• WHAT YOU NEED TO DO:
a. In the Ajamila story, what name does Ajamila give his youngest son?
b. Pick up the Ajamila story after its final sentence and carry it forward.

START STUDY TEXT

In the city of Kanya-kubja (today's Kanauj) there lived a brahmin by name Ajamila . Well trained in the vedic rituals, he lead a pious life, worshipping Lord Vishnu. Once, when he was collecting material in the forest for the sacrificial fire, he happens to see a drunk couple indulging themselves in mirth. Ajamila loses all sense of reason accrued by his learning and wavers from his duty.
He forsakes his aged parents and abandons his young wife too. He begins living with an unchaste wench. He spends all his money on her. After his father's fortune was thus exhausted, he gets money by foul means. He takes to gambling and liquor and also kills animals to feed his family of ten sons. He names his youngest son, his pet one, as Narayana. Engrossed in this kind of life, he does not perceive that death was approaching him. He was eighty eight years of age.
At the time of death, Ajamila beholds three terrifying figures with noose in hand about to drag him away. He calls out to his son “Narayana” -- in a loud and long tone, wanting to see his child who was at a distance, busy with his playthings.
Hearing the utterance of their Lord's name, the attendants of Lord Vishnu rushed to the spot. They forcibly stop the messengers of Yama, who were tearing away Ajamila’s soul with a noose to take him away.
Yama dhootas ask why they are being forbidden from doing their duty.
In a deep voice like the rumbling of clouds, Vishnu’s men laughed. “If you are truly Yama’s men, tell us the true character of virtue. Do you punish all those who commit sins?”
Yama's men recount Ajamila's wayward life and detail the consequences of the sins committed by him. As he has not atoned for it, he will be dragged to Yama’s court, where he will be purified through punishment.

END STUDY TEXT
START DATASET EXCERPTS

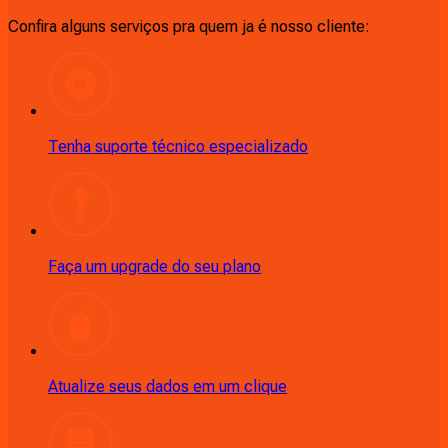
Confira alguns serviços pra quem ja é nosso cliente:
Tenha suporte técnico especializado
Faça um upgrade do seu plano
Atualize seus dados em um clique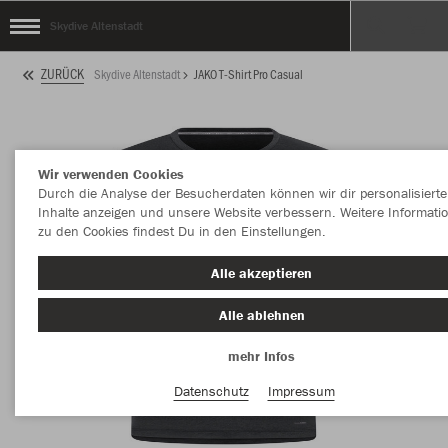
Skydive Altenstadt
ZURÜCK
Skydive Altenstadt
JAKO T-Shirt Pro Casual
Wir verwenden Cookies
Durch die Analyse der Besucherdaten können wir dir personalisierte
Inhalte anzeigen und unsere Website verbessern. Weitere Informati
zu den Cookies findest Du in den Einstellungen.
Alle akzeptieren
Alle ablehnen
mehr Infos
Datenschutz
Impressum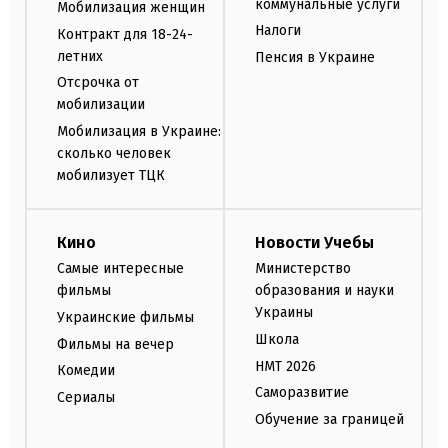
коммунальные услуги
Мобилизация женщин
Налоги
Контракт для 18-24-
летних
Пенсия в Украине
Отсрочка от
мобилизации
Мобилизация в Украине:
сколько человек
мобилизует ТЦК
Кино
Новости Учебы
Самые интересные
Министерство
фильмы
образования и науки
Украины
Украинские фильмы
Школа
Фильмы на вечер
НМТ 2026
Комедии
Саморазвитие
Сериалы
Обучение за границей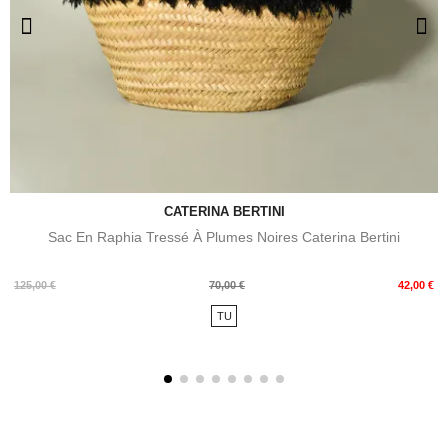
CATERINA BERTINI
Sac En Raphia Tressé À Plumes Noires Caterina Bertini
Prix
Prix
125,00 €
70,00 €
42,00 €
de
TU
base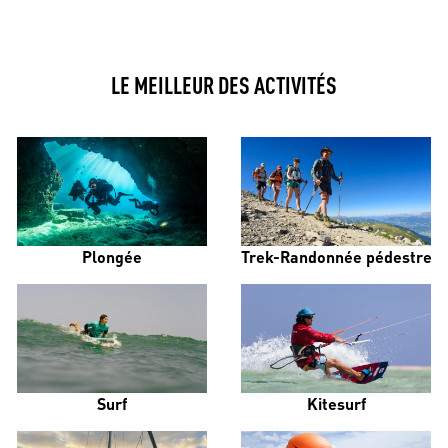
LE MEILLEUR DES ACTIVITÉS
Plongée
Trek-Randonnée pédestre
Surf
Kitesurf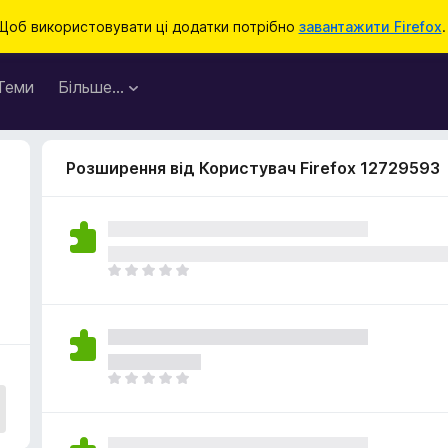
Щоб використовувати ці додатки потрібно
завантажити Firefox
.
Теми
Більше…
Розширення від Користувач Firefox 12729593
Щ
е
н
е
м
а
Щ
є
е
о
н
ц
е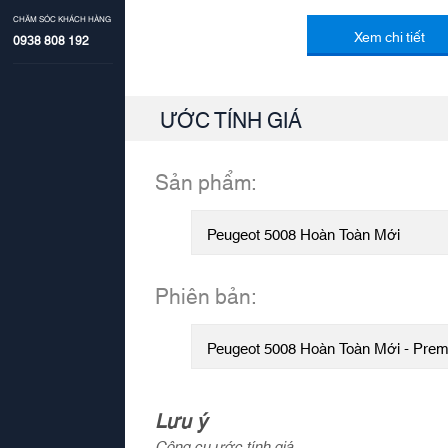
CHĂM SÓC KHÁCH HÀNG
Xem chi tiết
0938 808 192
ƯỚC TÍNH GIÁ
Sản phẩm:
Phiên bản:
Lưu ý
Công cụ ước tính giá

END DATASET EXCERPTS

• ANSWERS TO EACH TASK:
a. He names him Narayana.

b.
In an ensuing debate, the Vishnudhootas expound the cult of devotion to the Lord and reason with
them -- “Whatever sins he may have committed, they have been wiped out by the fact that he pronounced the name of 'Narayana' at the time of death, even if he uttered it to denote someone else. Just
as medicine acts even if we do not believe in its efficacy.” They succeed in securing the release of Ajamila from the grip of death. He is given a chance to redeem himself.
The Yama dhootas go back and report the events to their Lord, Yama.
Ajamila, rid of his fear, regained consciousness of his earlier pious self, by a moment's association with the
Vishnu dhootas. He bows to them. As he begins to speak, they disappear.
Ajamila repents for his dissipation and the cruelty meted out to his wife and parents. He renounces everything and reaches Gangadvara (Haridvara) to meditate on Lord Vishnu. Withrawing his senses through yoga -- and his mind irrevocably fixed on Srihari, he beholds the Vishnudhootas again. He bows to them. Departing from his body and assuming a divine form, he enters the aerial car along with the Vishnudhootas, ascending to a realm of the divine, known as Vaikuntha.